TASK OBJECTIVE:
Please say whether each statement below agrees with the piece on Niall Ferguson's speaking fees: 1. The speaking agent's website gives a fee for each appearance. 2. The sample keynote was put together in an hour. 3. The sample speech says an idea lives in your head. Answer yes or no for each, and quote the deciding words of the piece.
START EXERCISE PASSAGE
Writing for Esquire, Stephen Marche writes about The real problem with Niall Ferguson’s letter to the 1%, which amounts to “paid speaking gigs.” Here’s the money quote:

Ferguson’s critics have simply misunderstood for whom Ferguson was writing that piece. They imagine that he is working as a professor or as a journalist, and that his standards slipped below those of academia or the media. Neither is right. Look at his speaking agent’s Web site. The fee: 50 to 75 grand per appearance. That number means that the entire economics of Ferguson’s writing career, and many other writing careers, has been permanently altered. Nonfiction writers can and do make vastly more, and more easily, than they could ever make any other way, including by writing bestselling books or being a Harvard professor. Articles and ideas are only as good as the fees you can get for talking about them. They are merely billboards for the messengers.

It’s terrifyingly true, but it’s even worse than that. It’s not just that “everything is a flyer for the show,” but that the flyer is designed to produce the greatest number and highest fee for the show. Ideas are created not to be right or even interesting, but just to fit into the greatest number of possible “inspirational” keynotes meant to produce a dull hum tinged with just enough tingle.

The worst part: it’s actually easier to craft thoughts in this shape (if you can stomach it) than it is to do the real work of crafting sophisticated new ideas—to do “innovation,” to crib a popular speaking keyword. Don’t believe me? Here’s a general purpose keynote speech or TED talk filled with nonsense I whipped up in fifteen minutes.

I’m here to talk to you about the biggest challenge facing upper-class Western society: ideas, and how to understand them. What is an idea? What do ideas do? Scientists have shown that hearing words makes you hear ideas. And ideas are what make us human—we’ve learned so much from neuroscience, and we’re learning more all the time. That’s why I’ve devoted the last twenty years to paid ideation, and why I couldn’t go any longer without sharing these important ideas with all of you.

Imagine an idea. Where does it live? Not in your head, but in my pocket. In my bank account. My bank account likes ideas. It’s a sponge for ideas, much like the human brain. A bank account is really just a human brain. In other words, banks are a kind of cognition, and banking is a kind of neuroscience.

When we begin to see the world like this, thought as a kind of banking, so much makes sense. Ideas can “have currency.” Ideas can “circulate.” See what I mean? Thought is just nature’s way of banking. It just took us humans to come along and establish the formal structures we call “banks” to help increase the flow of ideas, to help them circulate. What is money, after all, but latent ideas?
END EXERCISE PASSAGE
START EXTRACTED MATERIAL
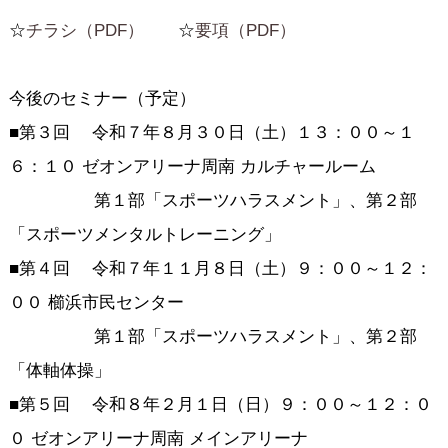
☆
チラシ（PDF）
☆
要項（PDF）
今後のセミナー（予定）
■第３回 令和７年８月３０日（土）１３：００～１
６：１０ ゼオンアリーナ周南 カルチャールーム
第１部「スポーツハラスメント」、第２部
「スポーツメンタルトレーニング」
■第４回 令和７年１１月８日（土）９：００～１２：
００ 櫛浜市民センター
第１部「スポーツハラスメント」、第２部
「体軸体操」
■第５回 令和８年２月１日（日）９：００～１２：０
０ ゼオンアリーナ周南 メインアリーナ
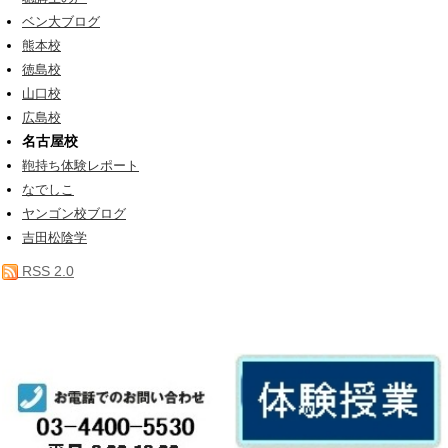
ベン大ブログ
熊本校
徳島校
山口校
広島校
名古屋校
鞄持ち体験レポート
なでしこ
ヤンゴン校ブログ
吉田松陰学
RSS 2.0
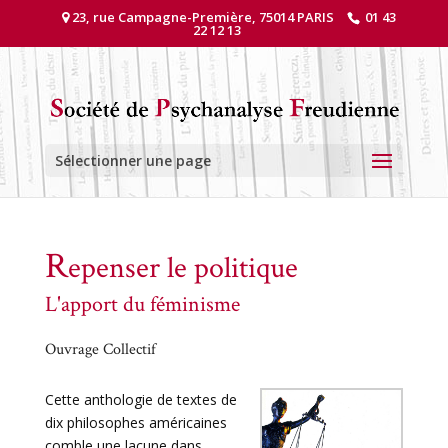
23, rue Campagne-Première, 75014 PARIS
01 43
22 12 13
Sélectionner une page
R
epenser le politique
L'apport du féminisme
Ouvrage Collectif
Cette anthologie de textes de
dix philosophes américaines
comble une lacune dans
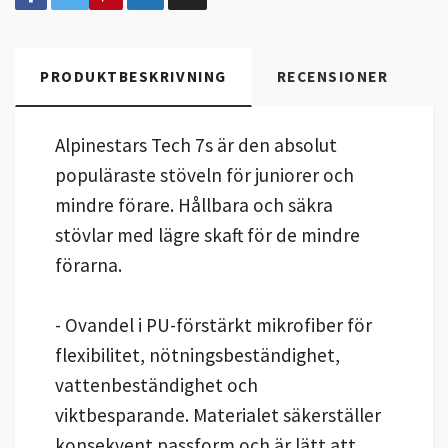
PRODUKTBESKRIVNING
RECENSIONER
Alpinestars Tech 7s är den absolut
populäraste stöveln för juniorer och
mindre förare. Hållbara och säkra
stövlar med lägre skaft för de mindre
förarna.
- Ovandel i PU-förstärkt mikrofiber för
flexibilitet, nötningsbeständighet,
vattenbeständighet och
viktbesparande. Materialet säkerställer
konsekvent passform och är lätt att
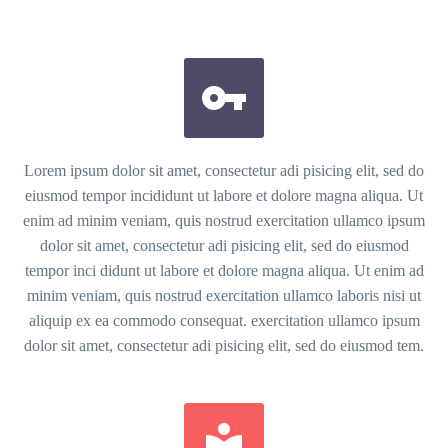


Lorem ipsum dolor sit amet, consectetur adi pisicing elit, sed do
eiusmod tempor incididunt ut labore et dolore magna aliqua. Ut
enim ad minim veniam, quis nostrud exercitation ullamco ipsum
dolor sit amet, consectetur adi pisicing elit, sed do eiusmod
tempor inci didunt ut labore et dolore magna aliqua. Ut enim ad
minim veniam, quis nostrud exercitation ullamco laboris nisi ut
aliquip ex ea commodo consequat. exercitation ullamco ipsum
dolor sit amet, consectetur adi pisicing elit, sed do eiusmod tem.


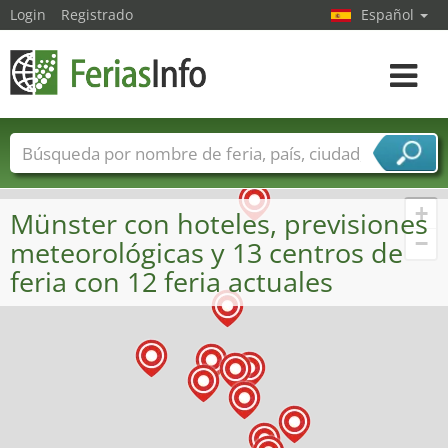
Login
Registrado
Español
Navega
toggle
Nombres de ferias
Países
Ciudades
Sectores de ferias
+
Münster con hoteles, previsiones
Sectores de proveedor de servicios
−
meteorológicas y 13 centros de
feria con 12 feria actuales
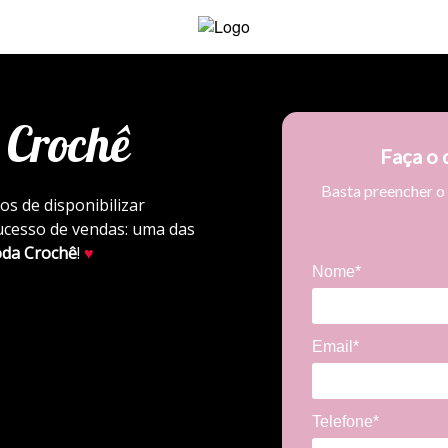
 Crochê
Faça o 
Basta preencher o
os de disponibilizar
ucesso de vendas: uma das
oda Crochê
!
♥
Nome*
Email*
Telefone*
END EXTRACTED MATERIAL
SOLUTION:
1. Yes: "The fee: 50 to 75 grand per appearance."
2. No: "I whipped up in fifteen minutes."
3. No: "Not in your head, but in my pocket."